The rewarming phase after therapeutic hypothermia in cerebral ischemia appears crucial as rapid rewarming may lead to rebound phenomena and enhance deleterious ischemic effects. We hypothesized that slow and controlled rewarming after moderate hypothermia is superior to fast rewarming in rats subjected to 90 min temporary middle cerebral artery occlusion (tMCAO). Two experiments were designed: (i) 34 rats were randomly assigned to either normothermic treatment, to hypothermia (33 degrees C) with rapid rewarming within 20 min, or to hypothermia with slow rewarming within 2 h after 4 h of hypothermia starting 2 h after tMCAO. Infarct size, neuroscore, myeloperoxidase and aquaporin 4 (AQP4) positive cells were assessed on day 5 after tMCAO. (ii) In 15 rats, striatal cerebral microdialysis was performed from 1.5 h before until 8 h after tMCAO. Total infarct volume was largest in the normothermic group (89.9+/-16.8 mm(3)) followed by the fast rewarming group (69.2+/-12.6 mm(3)), and a significantly smaller infarct volume in the slow rewarming group (41.1+/-6.6 mm(3), p<0.05).
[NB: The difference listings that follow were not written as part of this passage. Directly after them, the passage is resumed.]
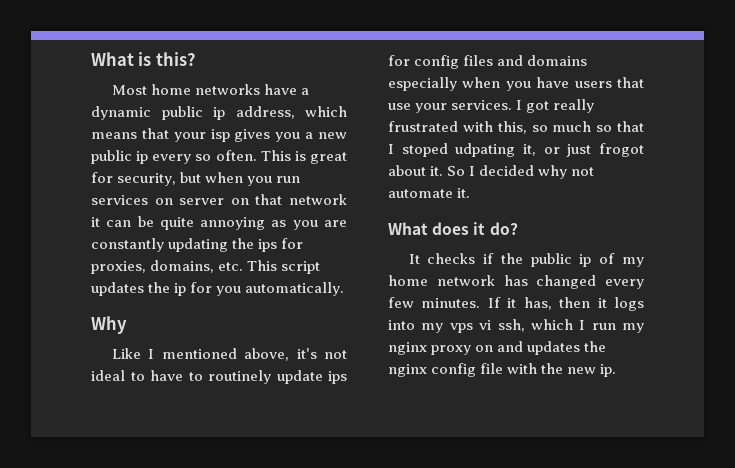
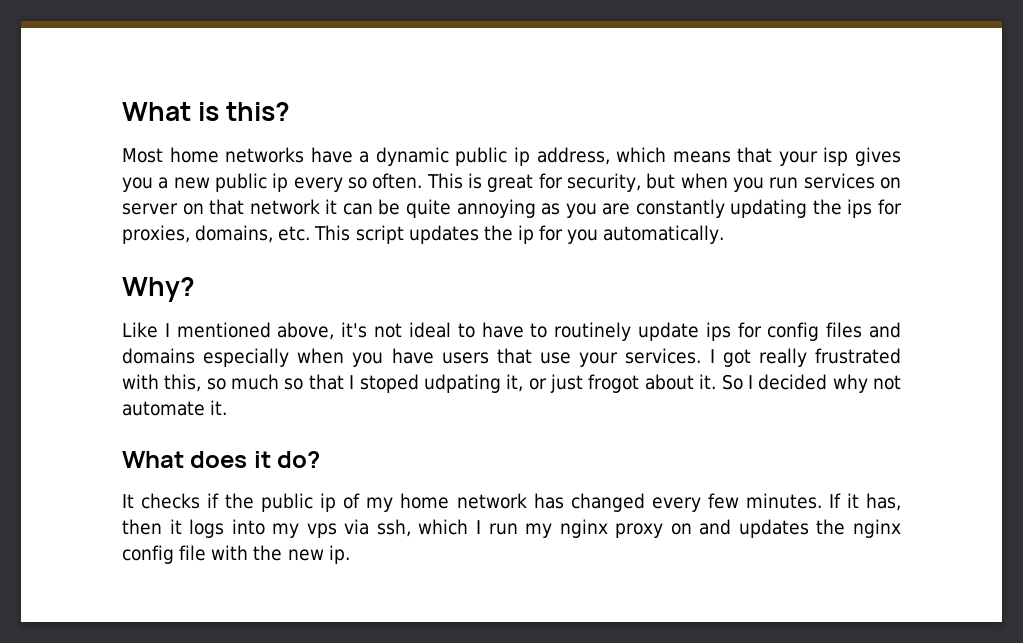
[91,316,127,334] Why -> [122,277,195,302] Why?
[479,320,492,330] vi -> [344,519,370,535] via

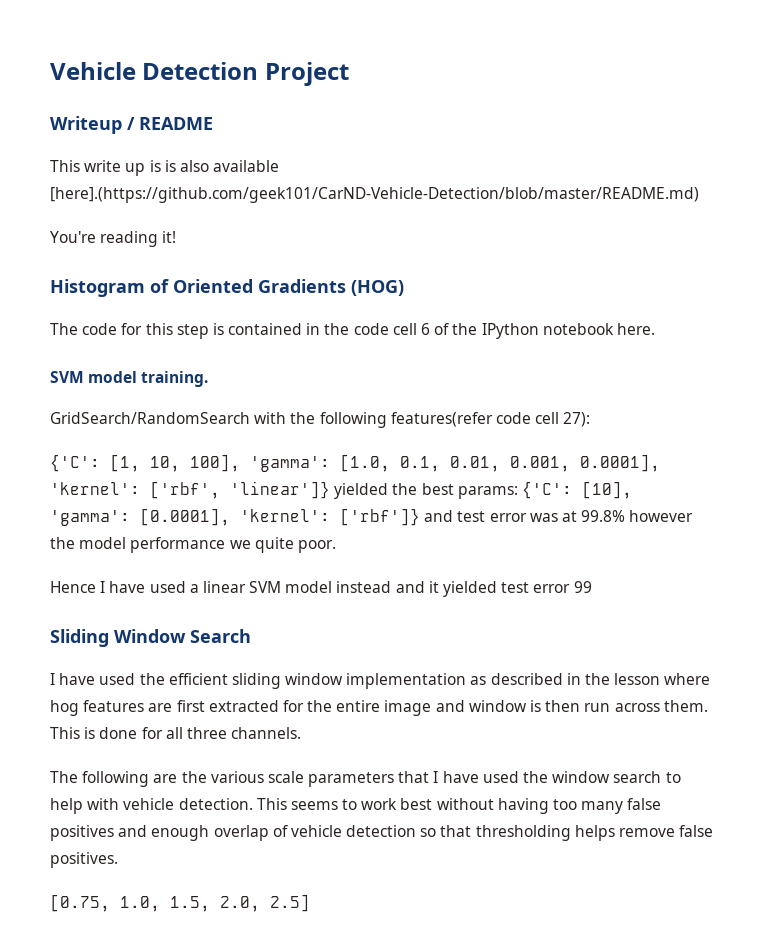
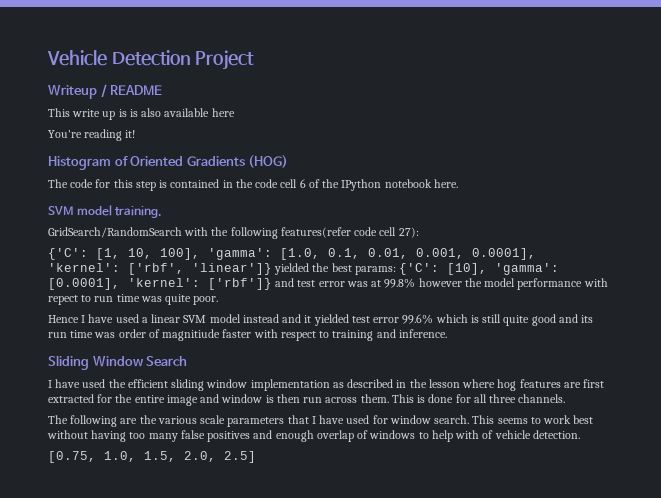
[50,187,699,203] [here].(https://github.com/geek101/CarND-Vehicle-Detection/blob/master/README.md) -> [211,108,235,117] here
[229,540,251,549] we -> [583,278,608,287] [48,294,162,305] with repect to run time was
[573,581,592,593] 99 -> [402,314,594,326] [48,329,447,341] 99.6% which is still quite good and its run time was order of magnitiude faster with respect to training and inference.
[523,771,681,783] [50,798,253,814] the window search to help with vehicle detection. -> [372,415,470,424] for window search.
[290,825,714,841] [50,852,118,868] vehicle detection so that thresholding helps remove false positives. -> [369,430,580,442] windows to help with of vehicle detection.

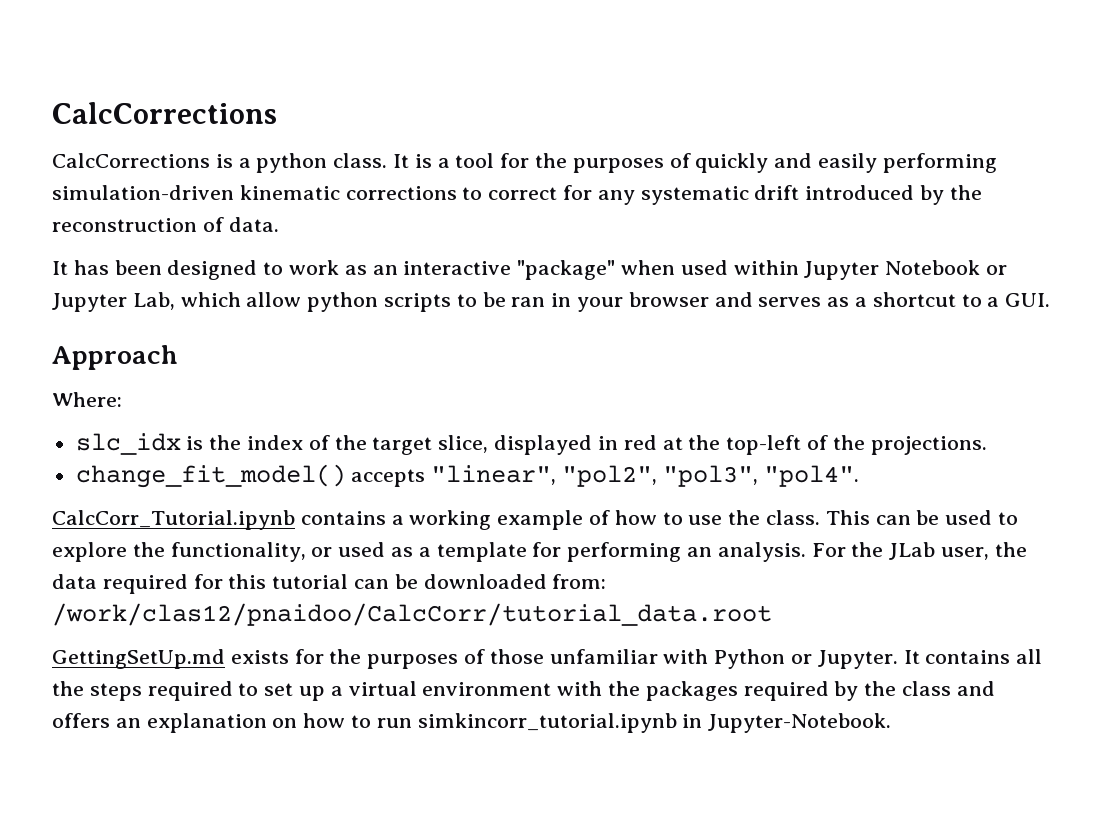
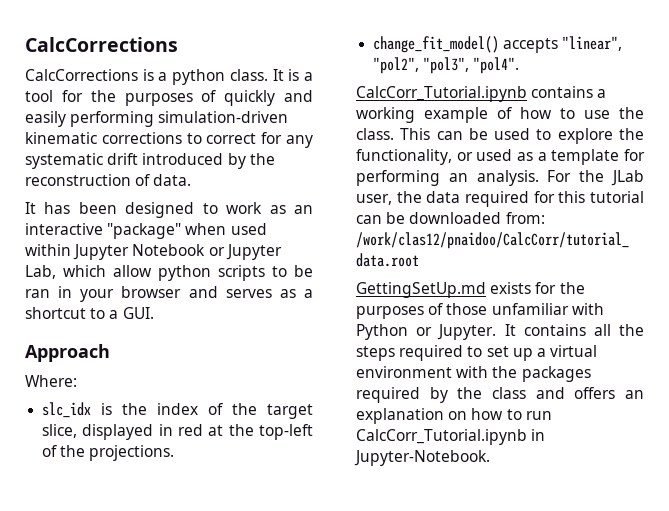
[417,713,677,733] simkincorr_tutorial.ipynb -> [356,429,527,445] CalcCorr_Tutorial.ipynb

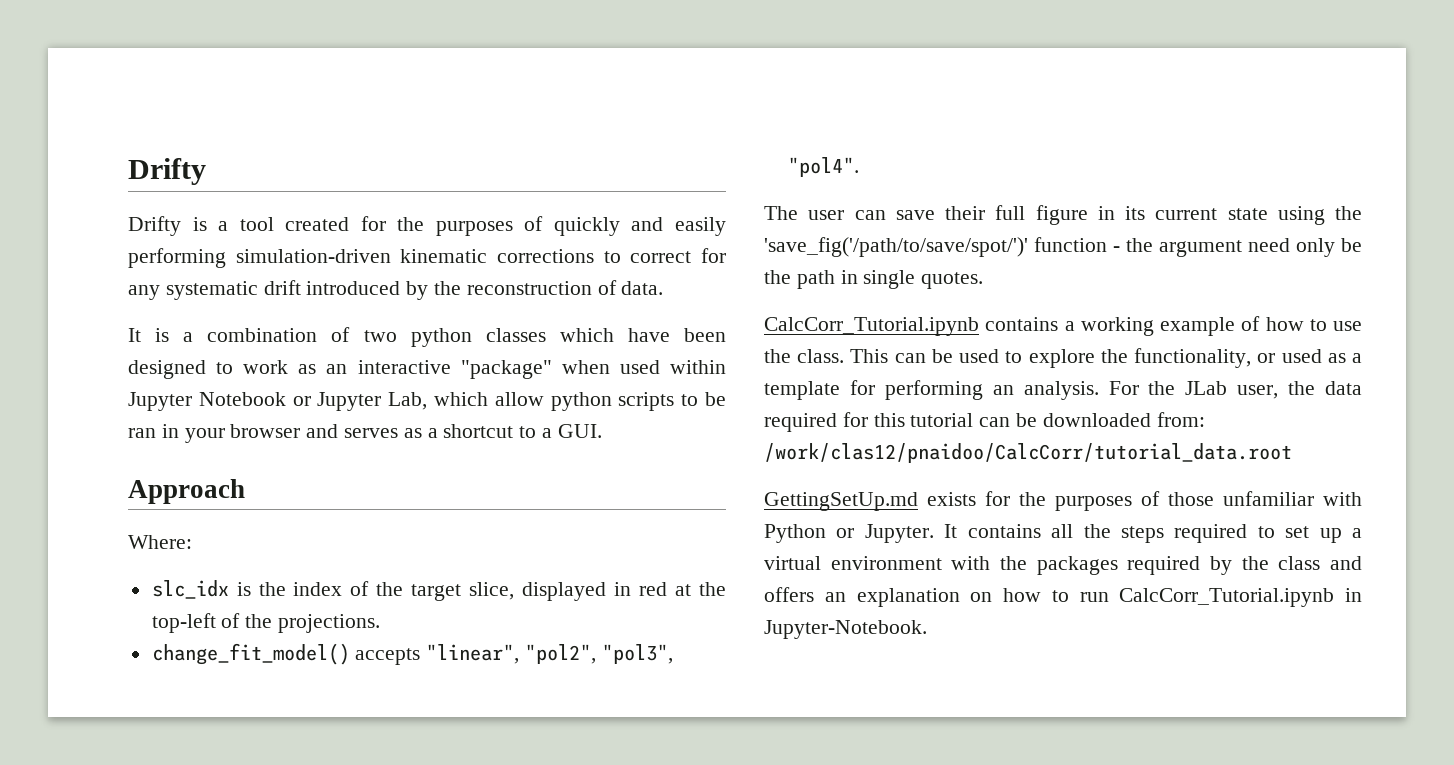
[25,37,178,52] [25,69,284,85] CalcCorrections // CalcCorrections is a python class. It -> [128,158,206,185] [128,216,181,236] Drifty // Drifty
(53, 96) none -> [285,217,350,231] created
[44,202,71,214] has -> [155,327,670,347] is a combination of two python classes which have
(520, 65) none -> [764,205,1362,225] [764,237,1362,257] [764,270,984,289] // The user can save their full figure in its current state using the 'save_fig('/path/to/save/spot/')' function - the argument need only be the path in single quotes.

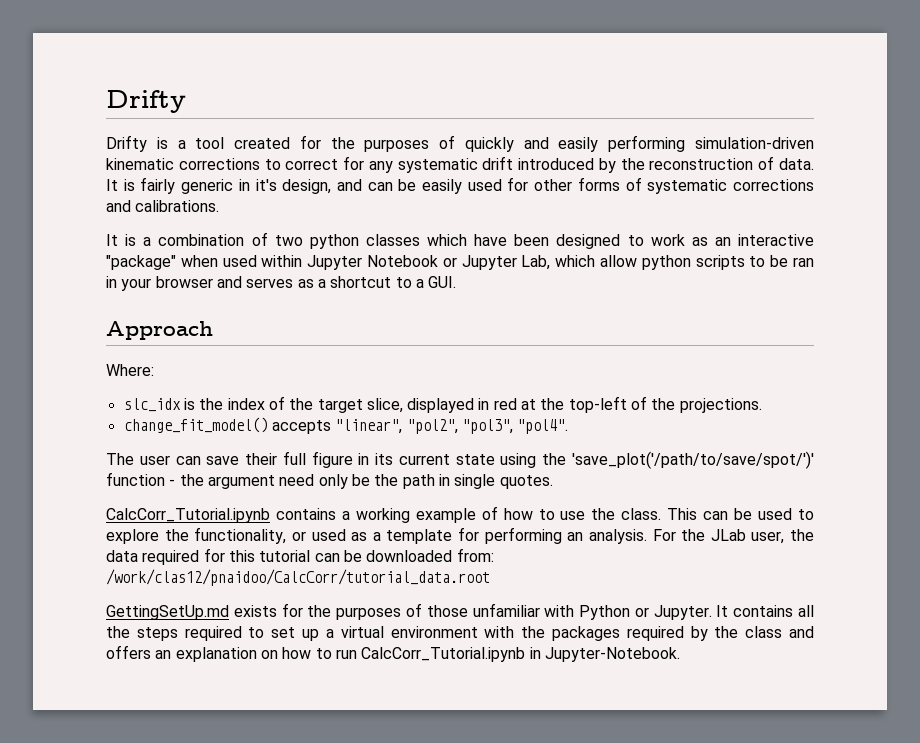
(664, 288) none -> [106,177,814,194] [106,200,220,212] It is fairly generic in it's design, and can be easily used for other forms of systematic corrections and calibrations.
[764,237,1028,257] 'save_fig('/path/to/save/spot/')' -> [572,451,814,469] 'save_plot('/path/to/save/spot/')'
Neurological functions improved in both hypothermia groups at day 5 after tMCAO (Neuroscore median 2.5 in normothermia vs. 1.5 in both hypothermia groups) though without any difference between slowly and fast rewarmed animals. Periinfarct expression of AQP4 was less prominent in slowly rewarmed animals as was the count of MPO-positive cells in subcortical regions. Glutamate release was significantly higher at 4 distinct time points in the control group. Slow rewarming after a period of hypothermia is superior to fast rewarming. It may blunt deleterious rebound effects such as overexpression of AQP4, sustain anti-inflammatory mechanisms and thereby preserve the neuroprotection delivered by hypothermia.

摘要

在脑缺血治疗性低温后的复温阶段似乎至关重要,因为快速复温可能导致反跳现象并增强有害的缺血效应。我们假设,在经历90分钟大脑中动脉短暂闭塞(tMCAO)的大鼠中,中度低温后缓慢且可控的复温优于快速复温。设计了两个实验:(i)将34只大鼠随机分为正常体温治疗组、低温(33摄氏度)并在20分钟内快速复温组,或在tMCAO后2小时开始低温4小时后在2小时内缓慢复温的低温组。在tMCAO后第5天评估梗死体积、神经评分、髓过氧化物酶和水通道蛋白4(AQP4)阳性细胞。(ii)对15只大鼠在tMCAO前1.5小时至tMCAO后8小时进行纹状体脑微透析。正常体温组的总梗死体积最大(89.9±16.8立方毫米),其次是快速复温组(69.2±12.6立方毫米),而缓慢复温组的梗死体积明显较小(41.1±6.6立方毫米,p<0.05)。在tMCAO后第5天,两个低温组的神经功能均有所改善(正常体温组神经评分中位数为2.5,两个低温组均为1.5),尽管缓慢复温和快速复温的动物之间没有任何差异。在缓慢复温的动物中,梗死周边AQP4的表达不那么明显,皮层下区域MPO阳性细胞的数量也是如此。对照组在4个不同时间点的谷氨酸释放明显更高。低温一段时间后的缓慢复温优于快速复温。它可能会减弱有害的反跳效应,如AQP4的过度表达,维持抗炎机制,从而保持低温提供的神经保护作用。